A partir de 18 h 30, aucune moto n’a le droit de circuler dans les artères de la ville de Goma, dans l’est de la RDC. Des piétons sont obligés de rentrer à la maison avant 20 h. Seules les voitures échappent à cette nouvelle réglementation. Un couvre-feu, instauré par la mairie, est en vigueur et vise à lutter contre la recrudescence de l’insécurité dans la ville. Si la petite accalmie enchante plus d’un habitant, ce couvre-feu lèse les prostituées. Il est désormais difficile pour elles de trouver des clients.
"Maintenant là, vous me trouvez en plein deuil. Je suis en train de me remettre à Dieu parce qu’il est le seul qui puisse m’aider." Zawadi Kabuo se prostitue dans les bistrots du quartier Majengo, au nord de Goma. Le couvre-feu la met dans l’embarras financier : "Je n’ai pas de père, ni de mère, ni de mari. Comment puis-je faire pour faire vivre mes trois enfants ? Avant, quand je rentrais les mains vides, je gagnais quelque chose du motard qui me transportait. Il couchait avec moi toute la nuit et soustrayait de son argent ce qu’il me devait. Aujourd’hui qu’ils ont instauré ce couvre-feu, qu’est-ce qu’ils nous veulent ?"
De nombreux conducteurs de motos sont dans le viseur de la mairie car ils sont suspectés d’implication dans des attaques à main armée qui ont eu lieu récemment. Parmi eux, de nombreux ex-militaires ou ex-policiers qui se sont recyclés en faisant le taxi-moto. Ce moyen de transport est populaire car il est bien meilleur marché que les mini-bus.
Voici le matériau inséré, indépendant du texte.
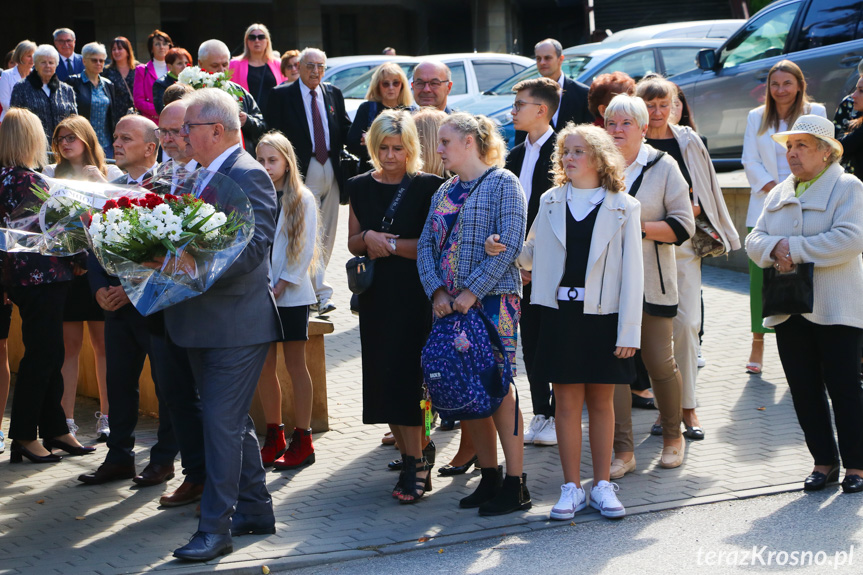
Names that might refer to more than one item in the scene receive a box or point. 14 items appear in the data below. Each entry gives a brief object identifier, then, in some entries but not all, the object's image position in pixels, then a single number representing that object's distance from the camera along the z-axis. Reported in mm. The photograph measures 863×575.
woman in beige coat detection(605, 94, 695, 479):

On peut prendre un taxi-moto pour 1 000 CFA, c’est à dire moins d’1 dollar par nuit.
Travail foutu
Antoinette, jeune prostituée, fait remarquer que seuls les clients d’une certaine classe sociale ne sont plus au rendez-vous : "Les rares clients qui ont leurs propres voitures vont dans des boîtes de nuit. Mais la plupart de la classe moyenne dorment chez eux ; ils ne peuvent pas faire l’impossible ! Et c’est notre travail qui est foutu."
L’alternative serait de travailler pendant la journée. Ceci n’est possible que dans la plus grande discrétion, car le business du sexe est considéré comme répugnant par la tradition africaine. C’est la raison qui a poussé Zawadi Kabuo à déménager vers un quartier où elle peut recevoir ses clients en cachette. Comme astuce, elle fait semblant d’attendre un rendez-vous dans l’un des débits de boisson. Ses manières séduisantes portent ses fruits. "Je n’ai que la prostitution pour me faire vivre, dit-elle. La journée, ceux-qui viennent boire me trouvent ici. S’ils sont intéressés par mes services, on négocie le prix puis on passe à l’acte."
Davantage d’insécurité
Cependant, certaines prostituées, rentrant chez elles tardivement à pied, se plaignent d’être souvent tracassées et même violées par des patrouilleurs de l’armée régulière. Sandrine explique ce qui lui est déjà arrivé : "La sécurité qu’ils nous ont apportée nous insécurise davantage. Une nuit, par exemple, un soldat m’a demandé ma carte. Comme je ne l’avais pas et que j’avais les poches vides, il m’a obligée de coucher avec lui gratuitement. Vers une ou deux heures du matin, il m’a lâchée. Je ne savais où aller à cette heure-là parce qu’il n’y avait pas de taxis-motos. Ça fait vraiment pitié !"
Toutes les prostituées de la ville de Goma ne demandent que la reprise normale de la circulation des motos-taxis pour un meilleur exercice de leur profession. Elles menacent d’envahir le domicile du maire de la ville, auteur de ce couvre feu. Zawadi Kabuo se déchaîne : "Toutes les prostituées, nous préparons un jour ou nous débarquerons. Nous avons déjà préparé ce que nous allons lui dire. Que veut-il que nous devenions ? Dois-je aller déposer mes enfants chez lui pour qu’il les prenne en charge ? Nous irons vivre chez lui, s’il sait nourrir toutes les prostituées de cette ville."
Jusque-là, aucune réponse des autorités concernées aux desiderata de ces professionnelles de sexe.